Mortgage Basics- Types of Mortgages

Closed Mortgage

 A ‘closed' mortgage is usually the best choice if you aren't planning to pay off your mortgage in the short term. You will usually be able to get a better interest rate by choosing a closed term over an open term. In the past a closed mortgage usually meant you could not pay it off early and there were very few prepayment options available. This is not the case today, where 99% of mortgages considered ‘closed' can be paid off at anytime on 3 months interest penalty or Interest Rate Differential. Most closed mortgages also have prepayment privileges which allow you to make extra payments on your mortgage, increase your mortgage payment and even double up payments. Options vary by lender and product.

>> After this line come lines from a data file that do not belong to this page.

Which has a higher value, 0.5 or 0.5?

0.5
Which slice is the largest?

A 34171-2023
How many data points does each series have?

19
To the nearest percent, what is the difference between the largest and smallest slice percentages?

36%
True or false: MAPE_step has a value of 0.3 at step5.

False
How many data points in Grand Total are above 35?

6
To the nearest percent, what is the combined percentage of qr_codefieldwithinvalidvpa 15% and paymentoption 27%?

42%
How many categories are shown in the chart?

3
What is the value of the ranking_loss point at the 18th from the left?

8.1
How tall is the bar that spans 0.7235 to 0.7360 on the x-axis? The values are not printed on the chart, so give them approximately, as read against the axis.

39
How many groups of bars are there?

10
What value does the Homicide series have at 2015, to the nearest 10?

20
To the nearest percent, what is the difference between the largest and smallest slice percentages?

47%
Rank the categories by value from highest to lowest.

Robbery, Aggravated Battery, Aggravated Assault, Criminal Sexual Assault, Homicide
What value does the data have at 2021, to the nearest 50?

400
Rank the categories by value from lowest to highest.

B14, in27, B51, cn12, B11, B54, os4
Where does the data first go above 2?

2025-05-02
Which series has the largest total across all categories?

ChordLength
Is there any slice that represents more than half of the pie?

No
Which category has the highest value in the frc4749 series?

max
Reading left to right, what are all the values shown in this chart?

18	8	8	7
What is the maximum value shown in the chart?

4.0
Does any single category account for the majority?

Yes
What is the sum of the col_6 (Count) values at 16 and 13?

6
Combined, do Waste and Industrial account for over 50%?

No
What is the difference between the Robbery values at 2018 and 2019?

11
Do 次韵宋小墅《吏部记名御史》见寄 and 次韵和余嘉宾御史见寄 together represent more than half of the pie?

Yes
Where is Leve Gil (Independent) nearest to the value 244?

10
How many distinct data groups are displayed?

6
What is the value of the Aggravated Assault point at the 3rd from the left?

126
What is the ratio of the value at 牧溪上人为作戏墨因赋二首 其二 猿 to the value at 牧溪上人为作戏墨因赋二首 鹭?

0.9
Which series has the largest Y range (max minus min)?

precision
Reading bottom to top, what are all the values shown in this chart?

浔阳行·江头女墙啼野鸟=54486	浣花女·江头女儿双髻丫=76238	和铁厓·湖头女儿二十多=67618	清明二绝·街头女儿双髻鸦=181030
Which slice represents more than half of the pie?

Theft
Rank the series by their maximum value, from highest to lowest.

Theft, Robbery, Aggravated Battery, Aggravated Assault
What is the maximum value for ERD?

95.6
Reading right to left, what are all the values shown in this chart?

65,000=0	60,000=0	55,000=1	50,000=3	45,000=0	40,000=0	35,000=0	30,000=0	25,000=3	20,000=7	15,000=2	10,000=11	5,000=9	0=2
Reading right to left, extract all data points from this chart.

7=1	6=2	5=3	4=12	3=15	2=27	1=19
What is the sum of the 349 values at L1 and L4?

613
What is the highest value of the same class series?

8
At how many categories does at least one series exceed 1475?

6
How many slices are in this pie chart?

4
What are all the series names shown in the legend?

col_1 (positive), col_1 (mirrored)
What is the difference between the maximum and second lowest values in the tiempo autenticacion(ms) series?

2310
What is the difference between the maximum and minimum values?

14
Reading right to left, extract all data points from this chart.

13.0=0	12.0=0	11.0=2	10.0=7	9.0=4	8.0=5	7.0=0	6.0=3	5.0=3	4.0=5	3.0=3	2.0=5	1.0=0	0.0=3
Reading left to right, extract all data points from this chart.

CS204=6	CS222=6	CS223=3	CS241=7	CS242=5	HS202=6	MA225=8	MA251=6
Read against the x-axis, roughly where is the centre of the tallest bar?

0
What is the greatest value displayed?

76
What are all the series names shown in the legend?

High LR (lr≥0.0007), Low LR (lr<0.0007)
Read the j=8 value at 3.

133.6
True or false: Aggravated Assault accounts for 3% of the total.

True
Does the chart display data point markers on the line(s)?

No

Convertible Closed Mortgage

A Convertible Closed Mortgage is usually the same as a regular closed mortgage, just a shorter term like 1 or 3 years. But they allow you to convert to a longer term without penalty.

Open Mortgage

An open mortgage allows you to pay off some or all of the mortgage balance at any time without penalty. This can be an attractive option if you know you're expecting a large sum of money or have the ability to make extra payments whenever you like. The downside is that the interest rates tend to be higher on Open Mortgages because of the prepayment flexibility.

Note: Regardless of whether you choose an Open or Closed mortgage, just about all lenders charge a Discharge Fee when paying out your mortgage. This fee ranges from $200 to $400 depending on the lender.